The argument is very similar to the "guns don't kill people" argument. I would
differ strongly on whether "most folks" find that a compelling argument, but I
don't want to have that argument here. Courts have been very skeptical of
attempts to pull liability back to gun makers or sellers for precisely this
reason. The debate over what can or can't be regulated is really a debate over
whether the second amendment protects a truly individual right and if so to
what.  By the way, the Fifth Circuit just weighed in on the matter in the
Emerson case and strongly rejected the "collective rights" theories. 

In the case of speech, there is no ambiguity over what the standard is. The
O'Brien intermediate scrutiny standard is very well defined. The court focused
heavily on it and any Supreme Court review will be based on it. 

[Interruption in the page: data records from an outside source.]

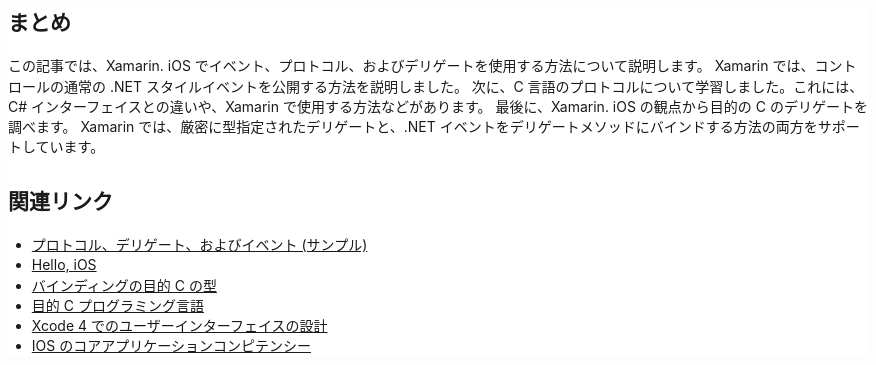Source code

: ## <a name="summary"></a>まとめ

この記事では、Xamarin. iOS でイベント、プロトコル、およびデリゲートを使用する方法について説明します。 Xamarin では、コントロールの通常の .NET スタイルイベントを公開する方法を説明しました。
次に、C 言語のプロトコルについて学習しました。これには、C# インターフェイスとの違いや、Xamarin で使用する方法などがあります。 最後に、Xamarin. iOS の観点から目的の C のデリゲートを調べます。 Xamarin では、厳密に型指定されたデリゲートと、.NET イベントをデリゲートメソッドにバインドする方法の両方をサポートしています。

## <a name="related-links"></a>関連リンク

- [プロトコル、デリゲート、およびイベント (サンプル)](/samples/xamarin/ios-samples/protocols-delegates-events)
- [Hello, iOS](~/ios/get-started/hello-ios/index.md)
- [バインディングの目的 C の型](~/ios/platform/binding-objective-c/index.md)
- [目的 C プログラミング言語](https://developer.apple.com/library/ios/#documentation/Cocoa/Conceptual/ObjectiveC/Introduction/introObjectiveC.html)
- [Xcode 4 でのユーザーインターフェイスの設計](https://developer.apple.com/library/ios/#documentation/IDEs/Conceptual/Xcode4TransitionGuide/InterfaceBuilder/InterfaceBuilder.html)
- [IOS のコアアプリケーションコンピテンシー](https://developer.apple.com/library/ios/#DOCUMENTATION/General/Conceptual/Devpedia-CocoaApp/TargetAction.html)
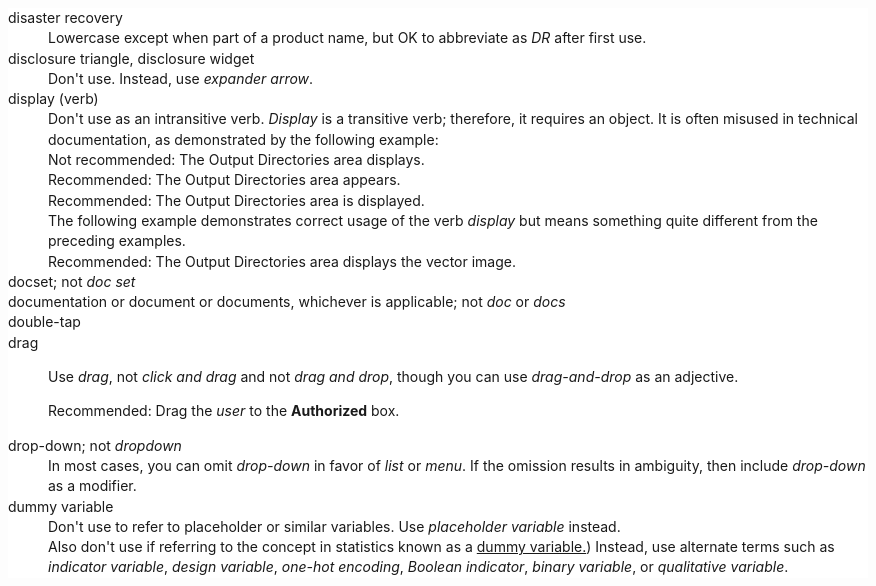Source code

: <dt id="disaster-recovery">disaster recovery</dt>

<dd>Lowercase except when part of a product name, but OK to abbreviate as <em>DR</em> after first use.</dd>

<dt id="disclosure-triangle" class="dontuse">disclosure triangle, disclosure widget</dt>

<dd>Don't use. Instead, use <em>expander arrow</em>.</dd>

<dt id="display">display (verb)</dt>

<dd>Don't use as an intransitive verb. <em>Display</em> is a transitive verb; therefore, it requires an object. It is often misused in technical documentation, as demonstrated by the following example:</dd>

<dd><span class="compare-worse">Not recommended:</span> The Output Directories area displays.</dd>

<dd><span class="compare-better">Recommended:</span> The Output Directories area appears.</dd>

<dd><span class="compare-better">Recommended:</span> The Output Directories area is displayed.</dd>

<dd>The following example demonstrates correct usage of the verb <em>display</em> but means something quite different from the preceding examples.</dd>

<dd><span class="compare-better">Recommended:</span> The Output Directories area displays the vector image.</dd>

<dt id="docset">docset; not <em>doc set</em></dt>

<dt id="documentation">documentation or document or documents, whichever is applicable; not <em>doc</em> or <em>docs</em></dt>

<dt id="double-tap"><span class="material-icons icon-android" translate="no" data-title="Applies
only in Android documentation."></span>double-tap</dt>

<dt id="drag">drag</dt>

<dd>

Use <em>drag</em>, not <em>click and drag</em> and not <em>drag and drop</em>,
though you can use <em>drag-and-drop</em> as an adjective.

<span class="compare-better">Recommended:</span> Drag the <var>user</var> to the
<strong>Authorized</strong> box.

</dd>

<dt id="drop-down">drop-down; not <em>dropdown</em></dt>

<dd>In most cases, you can omit <em>drop-down</em> in favor of <em>list</em> or <em>menu</em>. If the omission results in ambiguity, then include <em>drop-down</em> as a modifier.</dd>

<dt id="dummy-variable" class="dontuse">dummy variable</dt>

<dd>Don't use to refer to placeholder or similar variables. Use <em>placeholder variable</em> instead.</dd>

<dd>Also don't use if referring to the concept in statistics known as a <a href="https://wikipedia.org/wiki/Dummy_variable_(statistics">dummy variable.</a>) Instead, use alternate terms such as <em>indicator variable</em>, <em>design variable</em>, <em>one-hot encoding</em>, <em>Boolean indicator</em>, <em>binary variable</em>, or <em>qualitative variable</em>.</dd>
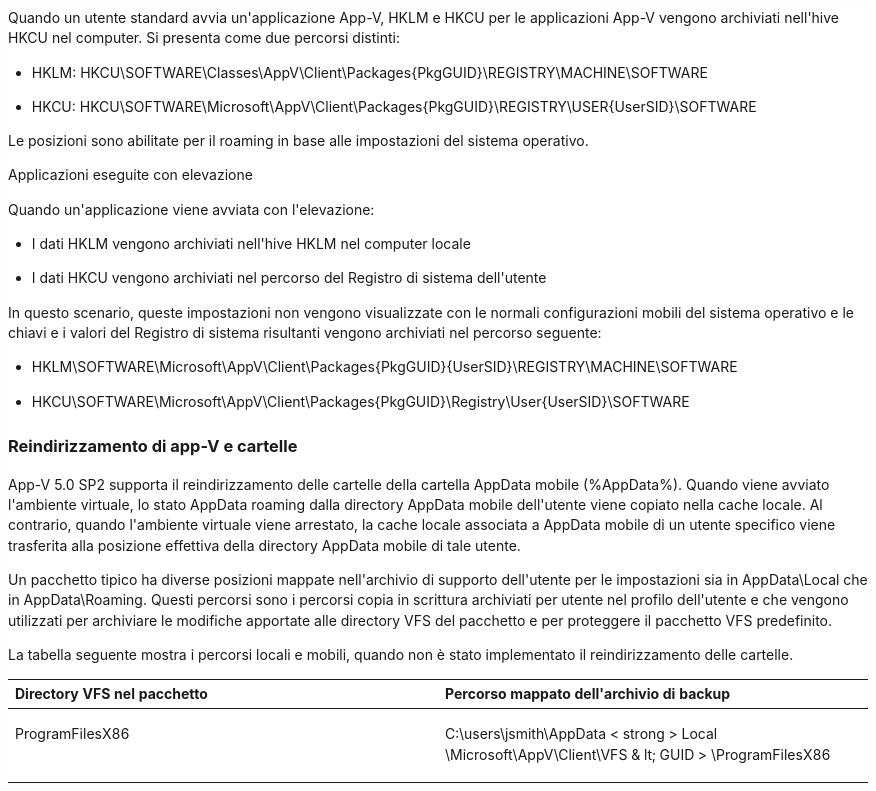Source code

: <td align="left"><p>Quando un utente standard avvia un'applicazione App-V, HKLM e HKCU per le applicazioni App-V vengono archiviati nell'hive HKCU nel computer. Si presenta come due percorsi distinti:</p>
<ul>
<li><p>HKLM: HKCU\SOFTWARE\Classes\AppV\Client\Packages{PkgGUID}\REGISTRY\MACHINE\SOFTWARE</p></li>
<li><p>HKCU: HKCU\SOFTWARE\Microsoft\AppV\Client\Packages{PkgGUID}\REGISTRY\USER{UserSID}\SOFTWARE</p></li>
</ul>
<p>Le posizioni sono abilitate per il roaming in base alle impostazioni del sistema operativo.</p></td>
</tr>
<tr class="even">
<td align="left"><p>Applicazioni eseguite con elevazione</p></td>
<td align="left"><p>Quando un'applicazione viene avviata con l'elevazione:</p>
<ul>
<li><p>I dati HKLM vengono archiviati nell'hive HKLM nel computer locale</p></li>
<li><p>I dati HKCU vengono archiviati nel percorso del Registro di sistema dell'utente</p></li>
</ul>
<p>In questo scenario, queste impostazioni non vengono visualizzate con le normali configurazioni mobili del sistema operativo e le chiavi e i valori del Registro di sistema risultanti vengono archiviati nel percorso seguente:</p>
<ul>
<li><p>HKLM\SOFTWARE\Microsoft\AppV\Client\Packages{PkgGUID}{UserSID}\REGISTRY\MACHINE\SOFTWARE</p></li>
<li><p>HKCU\SOFTWARE\Microsoft\AppV\Client\Packages{PkgGUID}\Registry\User{UserSID}\SOFTWARE</p></li>
</ul></td>
</tr>
</tbody>
</table>

 

### <a name="app-v-and-folder-redirection"></a>Reindirizzamento di app-V e cartelle

App-V 5.0 SP2 supporta il reindirizzamento delle cartelle della cartella AppData mobile (%AppData%). Quando viene avviato l'ambiente virtuale, lo stato AppData roaming dalla directory AppData mobile dell'utente viene copiato nella cache locale. Al contrario, quando l'ambiente virtuale viene arrestato, la cache locale associata a AppData mobile di un utente specifico viene trasferita alla posizione effettiva della directory AppData mobile di tale utente.

Un pacchetto tipico ha diverse posizioni mappate nell'archivio di supporto dell'utente per le impostazioni sia in AppData\\Local che in AppData\\Roaming. Questi percorsi sono i percorsi copia in scrittura archiviati per utente nel profilo dell'utente e che vengono utilizzati per archiviare le modifiche apportate alle directory VFS del pacchetto e per proteggere il pacchetto VFS predefinito.

La tabella seguente mostra i percorsi locali e mobili, quando non è stato implementato il reindirizzamento delle cartelle.

<table>
<colgroup>
<col width="50%" />
<col width="50%" />
</colgroup>
<thead>
<tr class="header">
<th align="left">Directory VFS nel pacchetto</th>
<th align="left">Percorso mappato dell'archivio di backup</th>
</tr>
</thead>
<tbody>
<tr class="odd">
<td align="left"><p>ProgramFilesX86</p></td>
<td align="left"><p>C:\users\jsmith\AppData &lt; strong &gt; Local </strong> \Microsoft\AppV\Client\VFS &amp; lt; GUID &gt; \ProgramFilesX86</p></td>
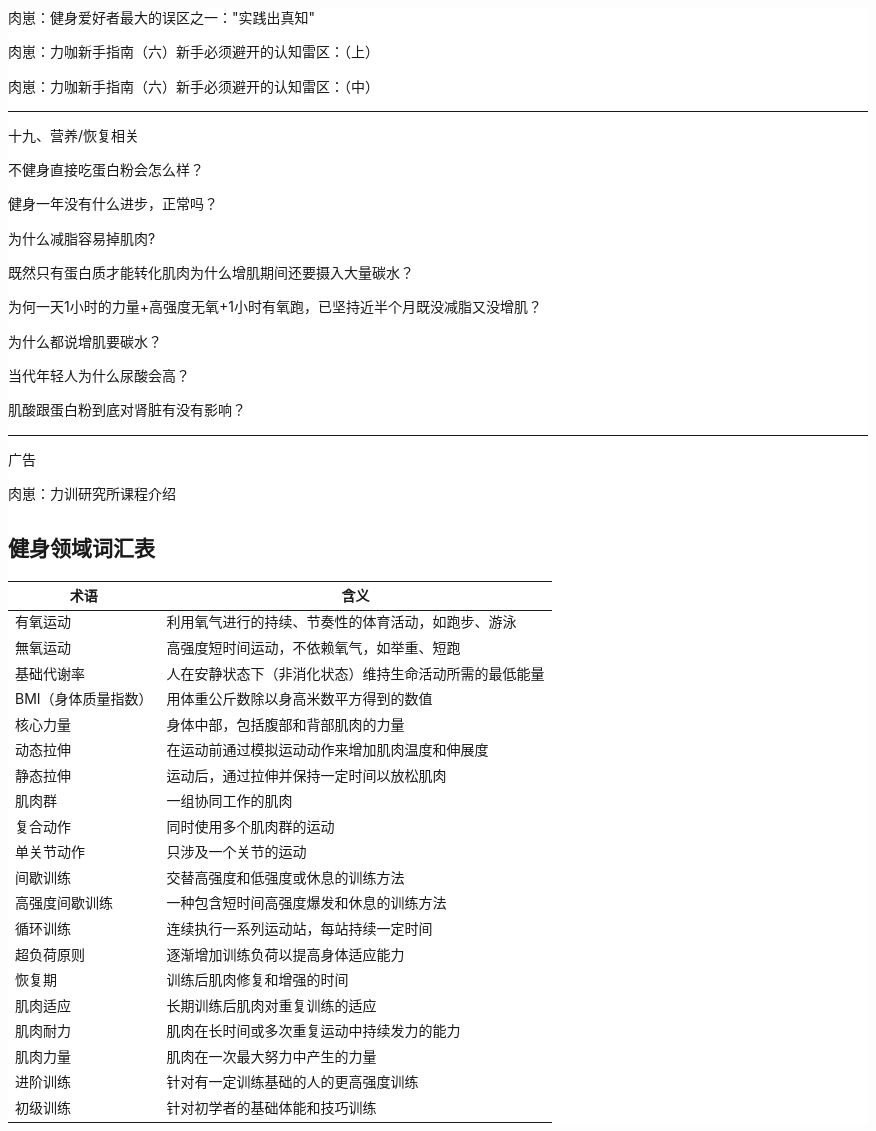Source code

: 肉崽：健身爱好者最大的误区之一："实践出真知"

肉崽：力咖新手指南（六）新手必须避开的认知雷区：（上）

肉崽：力咖新手指南（六）新手必须避开的认知雷区：（中）

---

十九、营养/恢复相关

不健身直接吃蛋白粉会怎么样？

健身一年没有什么进步，正常吗？

为什么减脂容易掉肌肉?

既然只有蛋白质才能转化肌肉为什么增肌期间还要摄入大量碳水？

为何一天1小时的力量+高强度无氧+1小时有氧跑，已坚持近半个月既没减脂又没增肌？

为什么都说增肌要碳水？

当代年轻人为什么尿酸会高？

肌酸跟蛋白粉到底对肾脏有没有影响？

---

广告

肉崽：力训研究所课程介绍

## 健身领域词汇表

| 术语                | 含义                                                         |
|---------------------|-------------------------------------------------------------|
| 有氧运动            | 利用氧气进行的持续、节奏性的体育活动，如跑步、游泳            |
| 無氧运动            | 高强度短时间运动，不依赖氧气，如举重、短跑                   |
| 基础代谢率          | 人在安静状态下（非消化状态）维持生命活动所需的最低能量       |
| BMI（身体质量指数）| 用体重公斤数除以身高米数平方得到的数值                       |
| 核心力量            | 身体中部，包括腹部和背部肌肉的力量                           |
| 动态拉伸            | 在运动前通过模拟运动动作来增加肌肉温度和伸展度               |
| 静态拉伸            | 运动后，通过拉伸并保持一定时间以放松肌肉                     |
| 肌肉群              | 一组协同工作的肌肉                                           |
| 复合动作            | 同时使用多个肌肉群的运动                                     |
| 单关节动作          | 只涉及一个关节的运动                                         |
| 间歇训练            | 交替高强度和低强度或休息的训练方法                           |
| 高强度间歇训练      | 一种包含短时间高强度爆发和休息的训练方法                     |
| 循环训练            | 连续执行一系列运动站，每站持续一定时间                       |
| 超负荷原则          | 逐渐增加训练负荷以提高身体适应能力                           |
| 恢复期              | 训练后肌肉修复和增强的时间                                   |
| 肌肉适应            | 长期训练后肌肉对重复训练的适应                               |
| 肌肉耐力            | 肌肉在长时间或多次重复运动中持续发力的能力                   |
| 肌肉力量            | 肌肉在一次最大努力中产生的力量                               |
| 进阶训练            | 针对有一定训练基础的人的更高强度训练                         |
| 初级训练            | 针对初学者的基础体能和技巧训练                               |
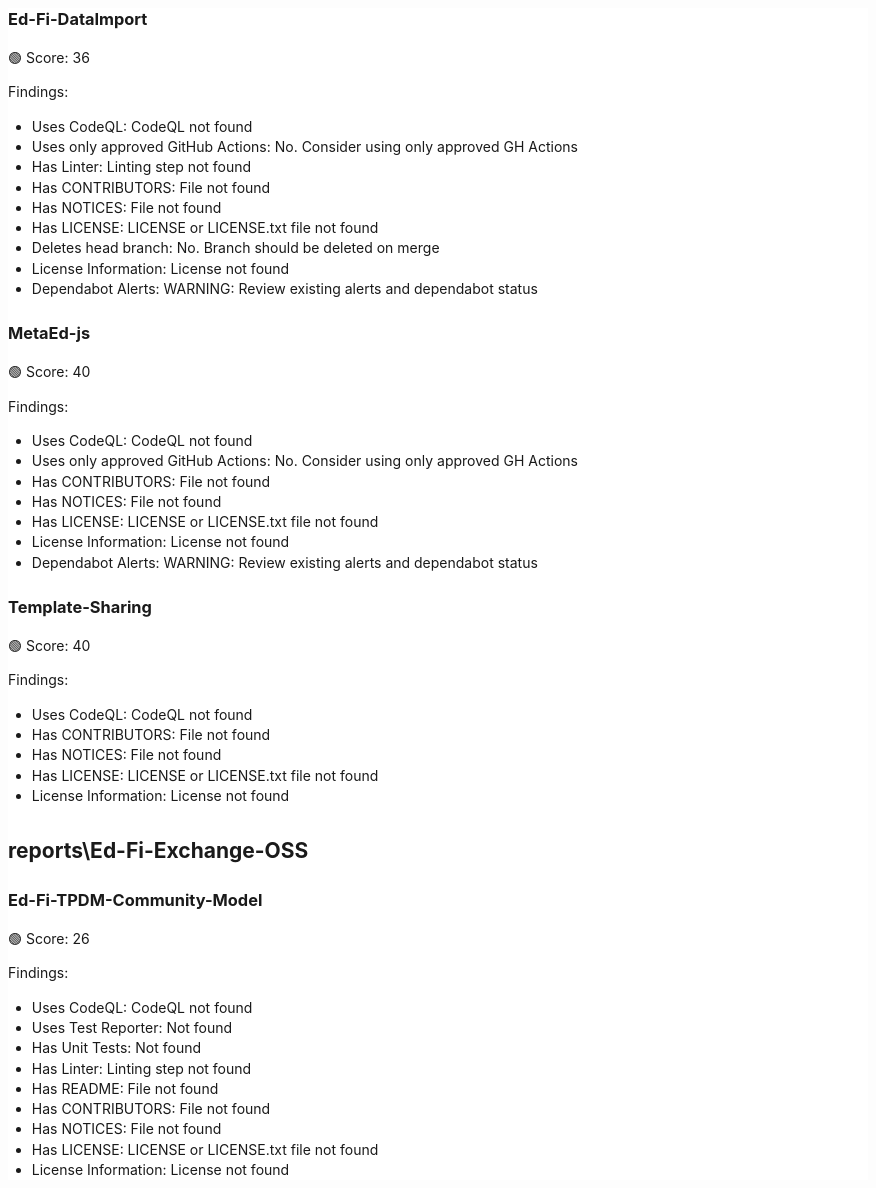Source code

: ### Ed-Fi-DataImport

🟢 Score: 36

Findings:

- Uses CodeQL: CodeQL not found
- Uses only approved GitHub Actions: No. Consider using only approved GH Actions
- Has Linter: Linting step not found
- Has CONTRIBUTORS: File not found
- Has NOTICES: File not found
- Has LICENSE: LICENSE or LICENSE.txt file not found
- Deletes head branch: No. Branch should be deleted on merge
- License Information: License not found
- Dependabot Alerts: WARNING: Review existing alerts and dependabot status

### MetaEd-js

🟢 Score: 40

Findings:

- Uses CodeQL: CodeQL not found
- Uses only approved GitHub Actions: No. Consider using only approved GH Actions
- Has CONTRIBUTORS: File not found
- Has NOTICES: File not found
- Has LICENSE: LICENSE or LICENSE.txt file not found
- License Information: License not found
- Dependabot Alerts: WARNING: Review existing alerts and dependabot status

### Template-Sharing

🟢 Score: 40

Findings:

- Uses CodeQL: CodeQL not found
- Has CONTRIBUTORS: File not found
- Has NOTICES: File not found
- Has LICENSE: LICENSE or LICENSE.txt file not found
- License Information: License not found

## reports\\Ed-Fi-Exchange-OSS

### Ed-Fi-TPDM-Community-Model

🟢 Score: 26

Findings:

- Uses CodeQL: CodeQL not found
- Uses Test Reporter: Not found
- Has Unit Tests: Not found
- Has Linter: Linting step not found
- Has README: File not found
- Has CONTRIBUTORS: File not found
- Has NOTICES: File not found
- Has LICENSE: LICENSE or LICENSE.txt file not found
- License Information: License not found
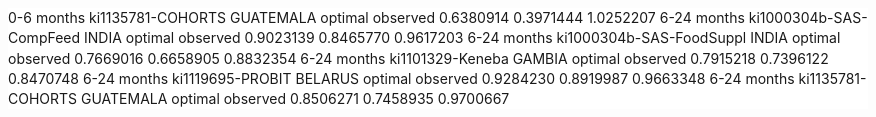 0-6 months    ki1135781-COHORTS          GUATEMALA   optimal              observed          0.6380914   0.3971444   1.0252207
6-24 months   ki1000304b-SAS-CompFeed    INDIA       optimal              observed          0.9023139   0.8465770   0.9617203
6-24 months   ki1000304b-SAS-FoodSuppl   INDIA       optimal              observed          0.7669016   0.6658905   0.8832354
6-24 months   ki1101329-Keneba           GAMBIA      optimal              observed          0.7915218   0.7396122   0.8470748
6-24 months   ki1119695-PROBIT           BELARUS     optimal              observed          0.9284230   0.8919987   0.9663348
6-24 months   ki1135781-COHORTS          GUATEMALA   optimal              observed          0.8506271   0.7458935   0.9700667
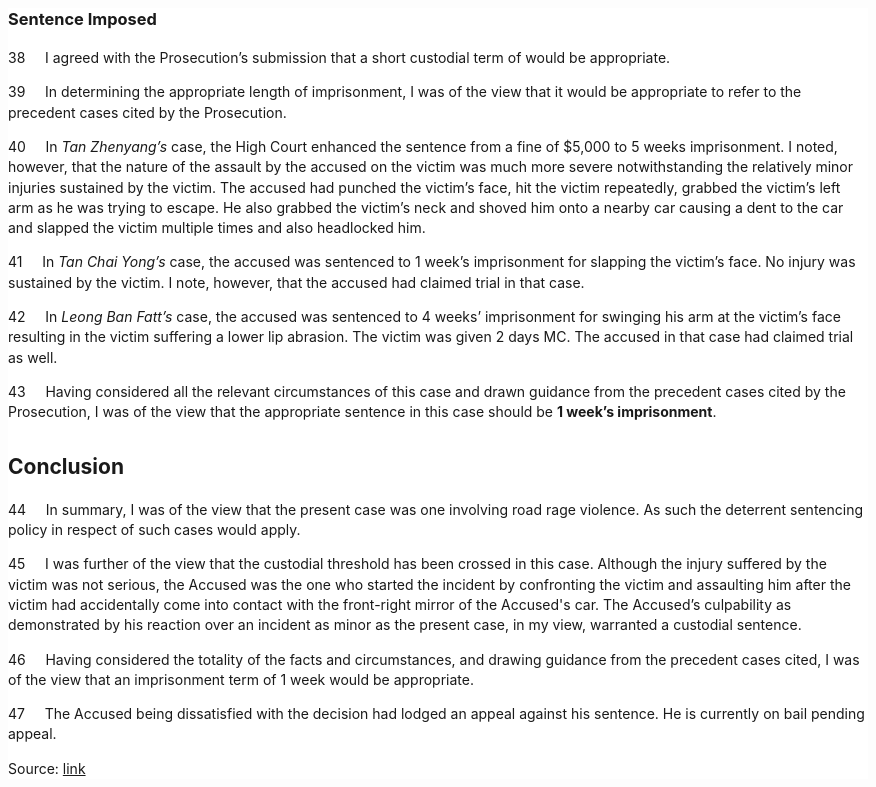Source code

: ### Sentence Imposed

38     I agreed with the Prosecution’s submission that a short custodial term of would be appropriate.

39     In determining the appropriate length of imprisonment, I was of the view that it would be appropriate to refer to the precedent cases cited by the Prosecution.

40     In _Tan Zhenyang’s_ case, the High Court enhanced the sentence from a fine of $5,000 to 5 weeks imprisonment. I noted, however, that the nature of the assault by the accused on the victim was much more severe notwithstanding the relatively minor injuries sustained by the victim. The accused had punched the victim’s face, hit the victim repeatedly, grabbed the victim’s left arm as he was trying to escape. He also grabbed the victim’s neck and shoved him onto a nearby car causing a dent to the car and slapped the victim multiple times and also headlocked him.

41     In _Tan Chai Yong’s_ case, the accused was sentenced to 1 week’s imprisonment for slapping the victim’s face. No injury was sustained by the victim. I note, however, that the accused had claimed trial in that case.

42     In _Leong Ban Fatt’s_ case, the accused was sentenced to 4 weeks’ imprisonment for swinging his arm at the victim’s face resulting in the victim suffering a lower lip abrasion. The victim was given 2 days MC. The accused in that case had claimed trial as well.

43     Having considered all the relevant circumstances of this case and drawn guidance from the precedent cases cited by the Prosecution, I was of the view that the appropriate sentence in this case should be **1 week’s imprisonment**.

## Conclusion

44     In summary, I was of the view that the present case was one involving road rage violence. As such the deterrent sentencing policy in respect of such cases would apply.

45     I was further of the view that the custodial threshold has been crossed in this case. Although the injury suffered by the victim was not serious, the Accused was the one who started the incident by confronting the victim and assaulting him after the victim had accidentally come into contact with the front-right mirror of the Accused's car. The Accused’s culpability as demonstrated by his reaction over an incident as minor as the present case, in my view, warranted a custodial sentence.

46     Having considered the totality of the facts and circumstances, and drawing guidance from the precedent cases cited, I was of the view that an imprisonment term of 1 week would be appropriate.

47     The Accused being dissatisfied with the decision had lodged an appeal against his sentence. He is currently on bail pending appeal.


Source: [link](https://www.lawnet.sg:443/lawnet/web/lawnet/free-resources?p_p_id=freeresources_WAR_lawnet3baseportlet&p_p_lifecycle=1&p_p_state=normal&p_p_mode=view&_freeresources_WAR_lawnet3baseportlet_action=openContentPage&_freeresources_WAR_lawnet3baseportlet_docId=%2FJudgment%2F28870-SSP.xml)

The analogy to "putting a loaded gun in someone's hand" is right on target.
This act requires personalized intent. It is the same standard as in aiding and
abetting or conspiracy cases. That is where we would like to draw the line. If
I write a virus and I send it to you, then I join you in being somewhat
responsible for how you use it. Free speech is not a defense to joint malicious
action.

> I argued that if congress and the courts are justified in treating
> software like guns, there must be some "imminent peril" associated
> with software that likens it to a loaded gun.  The court's initial
> attempt at this was to count mouse clicks, but that's ridiculous.  How
> many mouse clicks will the court find are required to establish a
> "comfortable distance" from harm?  If I publish circumvention code on
> a t-shirt instead of on the Internet, and so prospective circumventers
> have to type in the code by hand, will that be enough of a safety
> margin?  I doubt it.

I agree with your "imminent peril" idea. That is very reminiscent of the "clear
and present danger" standard or the "likely to incite imminent lawless action"
standard.

The Court also completely neglects that it takes a lot more than just a click:
you have to put in the DVD, knowing full well what you intend to do with the
decrypted result. You also have to install the software. All of these acts are
essentially done in anonymity relative to Eric Corley.

> And so we will be forced to recognize the DMCA as a restriction on all
> forms of speech describing circumvention devices, not just speech that
> is compilable computer code.

I'm worried that "encryption researcher" will become like a title of nobility
that gets you a pass on liability while amatures and dabblers will be denied
the right to speak the very same words. 

> -- Dave Touretzky

Hey, thanks for your efforts in this case. If nothing else, we now at least
have a precedent that says that software, including object code IS SPEECH and
deserves at least intermediate scrutiny as opposed to no scrutiny.